News Story

Surrey Interfaith Council Sponsors Music and Spoken Word Concert

In celebration of the United Nations World Interfaith Harmony Week (February 1–7), the Surrey Interfaith Council sponsored the second annual Interfaith Music and Spoken Word Concert, which was hosted by the Surrey British Columbia Stake of The Church of Jesus Christ of Latter-day Saints. The co-chairs of the Surrey Interfaith Council, Sherry Marceil and Jonquil Hallgate, were the masters of ceremonies, setting the scene for the evening — each with their own faith culture.

An audience and participants of about 100 people stood for the opening of “O Canada,” followed by Marceil reading the fourth verse as the invocation:

Ruler supreme, who hearest humble prayer,

Hold our dominion in thy loving care;

Help us to find, O God, in thee

A lasting, rich reward,

As waiting for the better day,

We ever stand on guard.

This seminal evening of music and inspirational poetry and readings flowed forward from this invocation as members of many faiths shared their good news. The reading of Psalm 150, closing with “Let every thing that hath breath praise the Lord,” was followed by the piping of “Amazing Grace.”

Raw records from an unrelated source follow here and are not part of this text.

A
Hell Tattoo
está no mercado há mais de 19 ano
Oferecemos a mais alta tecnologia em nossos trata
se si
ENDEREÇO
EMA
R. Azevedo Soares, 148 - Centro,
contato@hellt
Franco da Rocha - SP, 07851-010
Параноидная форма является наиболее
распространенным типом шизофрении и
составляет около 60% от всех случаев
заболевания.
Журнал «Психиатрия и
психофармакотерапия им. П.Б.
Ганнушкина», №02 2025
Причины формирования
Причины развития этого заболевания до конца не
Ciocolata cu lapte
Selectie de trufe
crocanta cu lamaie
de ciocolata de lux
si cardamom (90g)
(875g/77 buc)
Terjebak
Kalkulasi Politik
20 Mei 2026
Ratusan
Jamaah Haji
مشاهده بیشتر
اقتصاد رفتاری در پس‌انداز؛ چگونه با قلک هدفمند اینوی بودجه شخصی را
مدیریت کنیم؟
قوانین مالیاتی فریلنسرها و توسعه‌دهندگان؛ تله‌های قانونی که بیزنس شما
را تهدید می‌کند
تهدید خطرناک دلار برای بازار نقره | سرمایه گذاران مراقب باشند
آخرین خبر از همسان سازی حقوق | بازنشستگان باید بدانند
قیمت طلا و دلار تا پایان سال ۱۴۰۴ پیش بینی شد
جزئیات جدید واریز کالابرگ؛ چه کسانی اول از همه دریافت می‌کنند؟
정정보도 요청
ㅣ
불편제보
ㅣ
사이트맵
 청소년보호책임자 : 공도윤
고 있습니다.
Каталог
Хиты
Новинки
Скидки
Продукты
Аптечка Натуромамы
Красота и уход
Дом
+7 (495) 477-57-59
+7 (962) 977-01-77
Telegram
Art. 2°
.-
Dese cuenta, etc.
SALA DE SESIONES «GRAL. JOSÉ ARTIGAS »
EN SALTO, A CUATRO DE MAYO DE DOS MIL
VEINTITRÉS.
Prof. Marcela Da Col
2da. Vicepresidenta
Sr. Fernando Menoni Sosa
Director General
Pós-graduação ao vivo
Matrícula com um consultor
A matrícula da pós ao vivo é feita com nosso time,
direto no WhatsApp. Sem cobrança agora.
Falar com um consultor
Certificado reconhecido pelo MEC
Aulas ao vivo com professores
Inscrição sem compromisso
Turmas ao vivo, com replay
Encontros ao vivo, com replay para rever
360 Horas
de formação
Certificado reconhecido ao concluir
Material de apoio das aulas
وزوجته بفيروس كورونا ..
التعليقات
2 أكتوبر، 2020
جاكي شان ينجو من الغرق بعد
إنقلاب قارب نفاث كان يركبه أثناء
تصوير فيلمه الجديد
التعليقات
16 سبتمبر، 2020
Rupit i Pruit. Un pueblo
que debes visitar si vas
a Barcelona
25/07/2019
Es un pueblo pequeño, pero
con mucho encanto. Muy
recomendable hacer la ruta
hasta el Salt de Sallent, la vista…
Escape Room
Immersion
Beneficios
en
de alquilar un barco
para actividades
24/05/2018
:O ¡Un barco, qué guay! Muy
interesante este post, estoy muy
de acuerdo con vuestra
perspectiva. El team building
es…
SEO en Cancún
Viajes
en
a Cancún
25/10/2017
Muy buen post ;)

In attendance were members of Bahá’í, Christian, Hindu, Islamic and Sikh faiths as well as the Universal Peace Federation. Glorious singing, instrumentation and ringing bells filled the air with praise and hope for better things for people the world over.

A familiar note was struck for Bible scholars when the words “neither slumber, nor sleep overtakes Him,” spoken from Islamic text, reminded them of “he that keepeth Israel shall neither slumber nor sleep” (Psalm 121:4).

“Faith is a joyful sound played on different instruments,” said the Reverend Laurie Deacon, pastor at St. Aidan’s Presbyterian Church in New Westminster, British Columbia. “Sometimes the rhythm is slow; other times the rhythm invites toe-tapping and clapping. Together we create music that causes angels to laugh and the Creator to sigh with delight.”

Sukhvinder Kaur Vinning spoke of the need to share with one another and to lift the downtrodden. She remarked, “We share far more in common than that which separates us. When we set aside what separates us, we are more effective helping those in need.” She then led those present in a Sikhi Vaheguru chant.

Gerry Parsons, pastor of the Trinity Lutheran Church and director of the Trinity Lutheran choir, said he was thrilled to be invited back for this second annual event. He felt that participants, both from his congregation and others, “are blessed to share their musical talents in singing praises to the Almighty.”

Surrey British Columbia Stake presidency counsellor Gregory Umbach commented: “This second annual Music and Spoken Word [Concert] is a great example of people of differing faith traditions coming together to share with each other. Through these and other such events, we become more acquainted with each other and more importantly with what we share in common.”

In a surprise addition to the program, Umbach presented Hallgate with a Humanitarian Service Award. The award was presented on behalf of the Surrey British Columbia Stake for Hallgate’s dedicated service in the community and her many hours of volunteer service and advocacy for people with challenges and disabilities.

United in hope for harmony, this significant faith-filled community represents the good that is possible here and beyond the borders of home.

Elder Michael R. Murray, Area Seventy of The Church of Jesus Christ of Latter-day Saints with responsibility for British Columbia, stated, “Such events are important for the community because it is an opportunity for people of differing backgrounds and faith traditions to learn from each other and to be inspired.”